◆ CONSIGNE ◆
Pour chaque affirmation, répondez par oui ou par non selon le texte sur Valence, en citant les mots du texte qui tranchent. 1. La cathédrale Saint-Apollinaire a été consacrée en 1095. 2. Le Parc Jouvet s'étend sur dix hectares. 3. Le dessinateur imagina son couple d'amoureux au kiosque en 1948.

Valence France

1 Croisières disponibles Au départ ou passage à ce port

On raconte volontiers que le Midi commence à Valence. Les toits s'aplatissent, les platanes s'alignent, la lumière prend cette teinte chaude qui annonce la Provence toute proche. Posée sur la rive gauche du Rhône, à mi-chemin entre Lyon et Avignon, la préfecture de la Drôme accueille les bateaux fluviaux au port de l'Épervière, premier port de plaisance aménagé en France, dans un écrin de verdure à courte distance du centre. Une passerelle, quelques centaines de mètres le long du fleuve, et la vieille ville s'offre au promeneur.

Du Parc Jouvet au Champ de Mars

Entre le fleuve et le cœur ancien s'étend le Parc Jouvet, sept hectares de bassins, de cèdres et de roseraies aménagés au début du XXe siècle. Les familles valentinoises s'y retrouvent le dimanche, entre le kiosque et les canaux où glissent les canards. En le traversant, on débouche sur l'esplanade du Champ de Mars, belvédère qui domine le Rhône. De là, le regard file droit vers les ruines du château de Crussol, forteresse médiévale accrochée à son éperon calcaire sur la rive ardéchoise. C'est l'image que bien des voyageurs emportent d'ici : cette silhouette de pierre blanche suspendue au-dessus de la vallée.

La vieille ville et ses têtes sculptées

Les ruelles grimpent ensuite doucement vers la cathédrale Saint-Apollinaire, consacrée en 1095, l'un des plus anciens sanctuaires romans de la région. Le pape Pie VI, prisonnier du Directoire, y mourut en 1799 ; un monument rappelle son passage. À deux pas, le Pendentif, curieux édicule funéraire de la Renaissance, intrigue les passants depuis 1548. En poursuivant dans la Grande Rue, on lève les yeux vers la Maison des Têtes, dont la façade de 1532 se couvre de visages sculptés représentant les vents, la fortune et le temps. Le circuit se termine souvent devant le kiosque Peynet, ce pavillon de musique où le dessinateur imagina en 1942 son célèbre couple d'amoureux, devenu l'emblème sentimental de la cité.

Une table qui a marqué la France

La cité occupe aussi une place à part dans l'histoire de la gastronomie française. La maison Pic, fondée sur la route nationale 7, nourrit les voyageurs depuis plus d'un siècle et brille aujourd'hui sous les étoiles d'Anne-Sophie Pic, héritière d'une lignée de cuisiniers. Sans s'attabler au grand restaurant, on peut goûter l'esprit des lieux dans les boulangeries du centre : le suisse, sablé à la fleur d'oranger façonné en silhouette de garde pontifical, se déguste ici depuis l'époque de Pie VI. Les marchés regorgent par ailleurs de produits de la Drôme, entre picodons, olives et fruits de la vallée.

Idées pour compléter l'escale

  • Le musée de Valence, art et archéologie, installé dans l'ancien palais épiscopal près de la cathédrale, réunit peintures, mosaïques gallo-romaines et une belle collection de sanguines d'Hubert Robert.

◆ DONNÉES FOURNIES ◆
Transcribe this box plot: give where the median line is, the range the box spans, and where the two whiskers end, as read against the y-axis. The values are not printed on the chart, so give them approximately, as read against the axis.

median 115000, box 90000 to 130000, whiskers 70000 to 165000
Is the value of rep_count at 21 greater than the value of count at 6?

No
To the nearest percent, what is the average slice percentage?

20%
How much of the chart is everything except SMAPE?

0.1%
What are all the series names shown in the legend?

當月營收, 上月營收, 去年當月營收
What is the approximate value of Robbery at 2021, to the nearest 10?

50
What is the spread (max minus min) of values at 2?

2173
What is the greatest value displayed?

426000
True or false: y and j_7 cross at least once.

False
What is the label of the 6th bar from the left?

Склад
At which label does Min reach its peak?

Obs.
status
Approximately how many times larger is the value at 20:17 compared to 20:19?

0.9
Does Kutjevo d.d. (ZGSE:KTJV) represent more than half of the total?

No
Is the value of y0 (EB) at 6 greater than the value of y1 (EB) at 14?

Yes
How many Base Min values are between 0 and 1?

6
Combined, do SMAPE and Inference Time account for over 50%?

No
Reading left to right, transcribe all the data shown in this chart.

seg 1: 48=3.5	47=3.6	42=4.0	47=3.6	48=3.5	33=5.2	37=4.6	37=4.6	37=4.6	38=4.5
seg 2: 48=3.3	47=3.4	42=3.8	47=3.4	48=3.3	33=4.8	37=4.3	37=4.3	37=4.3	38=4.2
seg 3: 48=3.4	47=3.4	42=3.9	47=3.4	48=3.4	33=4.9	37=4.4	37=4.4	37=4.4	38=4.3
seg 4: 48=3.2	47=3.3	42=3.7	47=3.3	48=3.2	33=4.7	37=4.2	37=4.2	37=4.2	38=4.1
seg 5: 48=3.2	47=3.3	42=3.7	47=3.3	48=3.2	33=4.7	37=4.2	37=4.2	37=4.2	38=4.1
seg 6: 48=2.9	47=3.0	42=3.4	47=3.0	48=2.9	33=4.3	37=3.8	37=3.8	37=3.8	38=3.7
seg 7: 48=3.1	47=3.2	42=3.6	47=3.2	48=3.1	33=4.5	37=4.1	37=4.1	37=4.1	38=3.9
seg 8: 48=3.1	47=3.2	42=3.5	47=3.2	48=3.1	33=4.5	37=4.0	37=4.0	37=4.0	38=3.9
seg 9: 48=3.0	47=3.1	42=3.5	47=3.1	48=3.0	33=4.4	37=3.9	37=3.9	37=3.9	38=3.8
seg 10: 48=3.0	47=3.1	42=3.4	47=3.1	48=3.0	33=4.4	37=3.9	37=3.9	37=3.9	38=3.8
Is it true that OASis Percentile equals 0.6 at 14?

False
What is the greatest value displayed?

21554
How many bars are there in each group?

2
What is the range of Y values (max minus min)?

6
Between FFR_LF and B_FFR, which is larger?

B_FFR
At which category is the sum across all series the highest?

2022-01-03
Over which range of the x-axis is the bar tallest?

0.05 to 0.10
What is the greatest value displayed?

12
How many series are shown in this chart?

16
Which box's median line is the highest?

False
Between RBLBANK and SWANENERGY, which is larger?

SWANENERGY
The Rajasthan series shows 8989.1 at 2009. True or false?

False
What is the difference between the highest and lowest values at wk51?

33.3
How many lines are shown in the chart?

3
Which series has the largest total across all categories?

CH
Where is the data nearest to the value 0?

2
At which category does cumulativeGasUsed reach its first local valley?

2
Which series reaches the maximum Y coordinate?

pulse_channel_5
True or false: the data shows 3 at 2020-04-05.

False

◆ CORRIGÉ ◆
1. Oui : « consacrée en 1095 ».
2. Non : « sept hectares de bassins, de cèdres et de roseraies ».
3. Non : « le dessinateur imagina en 1942 son célèbre couple d'amoureux ».